Иконографически образ Богоматери принадлежит к так называемым «ожившим иконам», получившим распространение на рубеже Х1-Х11 веков. Изобразительным истоком редкого извода послужил тип Богоматери, прижимающей к щеке младенца, известный под именем «Умиление» или «Гликофилуса». На синайской иконе изображен следующий момент ласкания младенца, когда он, еще не отдалившись от склоненной головы Богоматери, разворачивается на молящегося, как бы играя на поддерживающей его материнской руке. Левой рукой он захватывает особый плат Богоматери, лежащий поверх традиционного мафория. В этом видят указание на «покров земной плоти», в который облекся Богомладенец при воплощении. В правой руке, странно вывернутой, Христос держит свернутый свиток. Младенец кажется вкладывает свиток в ладонь Богоматери, многозначно передавая ей символ Логоса и Второго лица Св. Троицы. Таким образом уже жесты распростертых рук отмечают символические полюса свершившегося чуда.

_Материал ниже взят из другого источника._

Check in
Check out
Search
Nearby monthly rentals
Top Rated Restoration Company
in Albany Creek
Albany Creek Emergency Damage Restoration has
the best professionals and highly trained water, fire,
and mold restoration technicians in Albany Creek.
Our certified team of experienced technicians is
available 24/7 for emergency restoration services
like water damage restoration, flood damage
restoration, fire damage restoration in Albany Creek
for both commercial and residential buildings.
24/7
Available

Причудливая поза младенца отнюдь не плод невинной игры, но напоминание о грядущем «Снятии с креста», иконография которого возникает в зрительной памяти при виде неестественно изогнутого ниспадающего тела. Тема Искупительной жертвы в образе младенца акцентирована особым типом туники без рукавов, которая восходит к колобиуму Христа в сцене «Распятия». Короткая рубашка младенца открывает обнаженные беззащитные ноги — библейский образ смирения, зрительно ассоциировавшийся с образом Распятия. Именно таким младенец изображается в сценах «Сретения», представляя принесенного в храм ветхозаветного Агнца и прообразуя будущую жертву.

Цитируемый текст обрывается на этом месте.